The Emmys are sticking with the familiar in the drama series category.
On Thursday, the Academy of Television Arts & Sciences nominated just one newcomer, "True Detective," for drama series, along with returning favorites "Breaking Bad," "Mad Men," "Game of Thrones," "Downton Abbey" and "House of Cards." For the third straight year, broadcast television was entirely shut out of the category.
The inclusion of defending champ "Breaking Bad" was virtually a foregone conclusion. The series, which stars multiple Emmy-winner Bryan Cranston as a high school teacher who turns to manufacturing crystal meth to pay for his cancer treatment, concluded its five-season run on AMC last fall to ecstatic acclaim and record ratings.
Less certain, if not exactly surprising, was the nomination for HBO's moody anthology series "True Detective." The network made a calculated risk by entering the Louisiana-set mystery as a drama series, even though many regard it as a miniseries (each new season will feature an entirely different story, cast and setting). The first season starred Matthew McConaughey and Woody Harrelson as a mismatched pair of cops on the trail of a serial killer, and enjoyed high ratings, critical adoration and resounding buzz. HBO Go, the network's online streaming portal, crashed due to an overload of users tuning in to watch the season finale in March.
This marks the fourth nomination in a row for the fantasy epic "Game of Thrones," based on the series of novels by George R.R. Martin. The lavishly violent series has been a massive ratings hit for HBO and won numerous Emmys for its makeup, costumes and visual effects, but has yet to claim the big prize.
The Netflix political thriller "House of Cards," which stars Kevin Spacey as a ruthless majority-whip-turned-vice president and Robin Wright as his scheming wife, made history last year by becoming the first series distributed solely via the Internet to be nominated for drama series. This is the second straight nomination for "House of Cards," which is based on a British drama of the same name.
The once-dominant "Mad Men" also eked out a nomination, despite airing just seven episodes this year. The four-time drama series winner, which is set in the 1960s ad world and follows the story of tortured creative executive Don Draper (Jon Hamm), will return to AMC next spring for its final seven episodes.
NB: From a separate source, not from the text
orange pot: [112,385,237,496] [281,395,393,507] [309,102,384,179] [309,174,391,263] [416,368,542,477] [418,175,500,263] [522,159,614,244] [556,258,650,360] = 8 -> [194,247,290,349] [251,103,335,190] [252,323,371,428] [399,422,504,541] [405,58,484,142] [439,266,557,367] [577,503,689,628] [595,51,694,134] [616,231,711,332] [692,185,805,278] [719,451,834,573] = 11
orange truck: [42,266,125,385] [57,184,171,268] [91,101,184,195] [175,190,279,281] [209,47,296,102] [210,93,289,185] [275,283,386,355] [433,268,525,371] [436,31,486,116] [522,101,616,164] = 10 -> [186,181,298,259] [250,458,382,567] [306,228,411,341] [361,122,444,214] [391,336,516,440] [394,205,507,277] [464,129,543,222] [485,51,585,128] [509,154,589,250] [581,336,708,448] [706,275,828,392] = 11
Rounding out this year’s batch of nominees is the PBS costume drama, “Downton Abbey.” The British ensemble series, about a tragedy-prone aristocratic family and their fleet of servants, airs in the United States as part of the “Masterpiece” program. It continues to be a ratings winner for the public broadcaster, with the third season finale earning 8.5 million viewers.
A rule change implemented this year allowed for a seventh nominee in the outstanding drama and comedy categories in case of a voting difference of less than 2%, but academy members seem to have settled on just six nominees.
This left both 2012 winner "Homeland" and the CBS legal drama "The Good Wife," which enjoyed a renewed round of praise for its most recent season, out in the cold. Also overlooked were critical darlings "Orphan Black" and "The Americans," and the well-received freshman series "Masters of Sex" on Showtime.